Microstructure and Mechanical Properties of Carbon/Carbon Composites Infiltrated with Ti–6Al–4V Titanium Alloy

Abstract

In this work, chemical vapor infiltration (CVI) was combined with reactive melt infiltration (RMI) using Ti–6Al–4V titanium alloy powder to prepare Cf/C–TiC composites. The microstructure and composition of Cf/C–TiC composites were characterized by scanning electron microscopy (SEM) and X-ray diffraction (XRD). The flexural properties of the composites were also analyzed. The results indicated that the Ti–6Al–4V titanium alloy infiltrated the Cf/C preform and reacted with the pyrolytic carbon (PyC) to form a TiC–VC and Al4C3 matrix, and no residual Ti, Al, or V was detected.

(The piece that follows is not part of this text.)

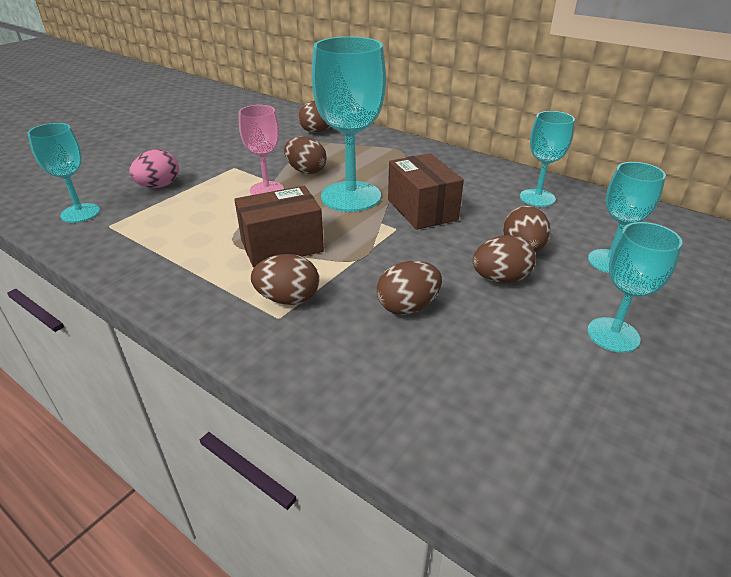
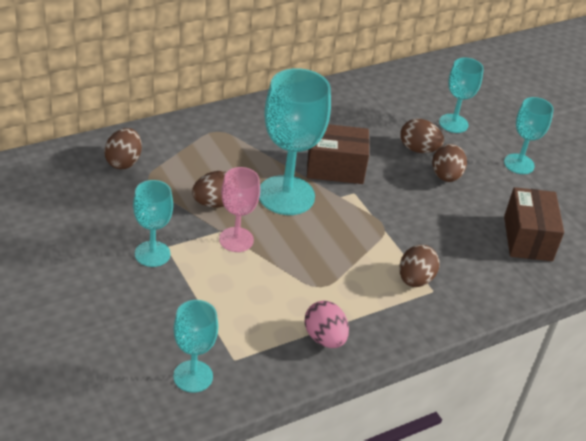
camera: 70 degrees left, 5 degrees up
(159, 186) = (171, 309): pink egg -> pink egg (324, 338)
(282, 246) = (342, 261): brown box -> brown box (527, 238)
(407, 307) = (453, 228): brown egg -> none
(537, 198) = (356, 106): turquoise goblet -> turquoise goblet (152, 254)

Moreover, Al4C3 was concentrated and independently distributed, whereas Ti and V reacted with C to form a TiC–VC solid solution. The porosity was 6.75%, and the bulk density of Cf/C–TiC was 1.96 g/cm3. The flexural strength, flexural modulus, and failure strains were 256 ± 18 MPa, 89 ± 9 GPa, and 0.93 ± 0.13%, respectively. The work of fracture of the Cf/C–TiC composite was about 6.8 ± 0.38 KJ/m2. Due to the propagation and deflection of cracks, as well as debonding and fiber pullout, the Cf/C–TiC composite showed ductile fracture behavior.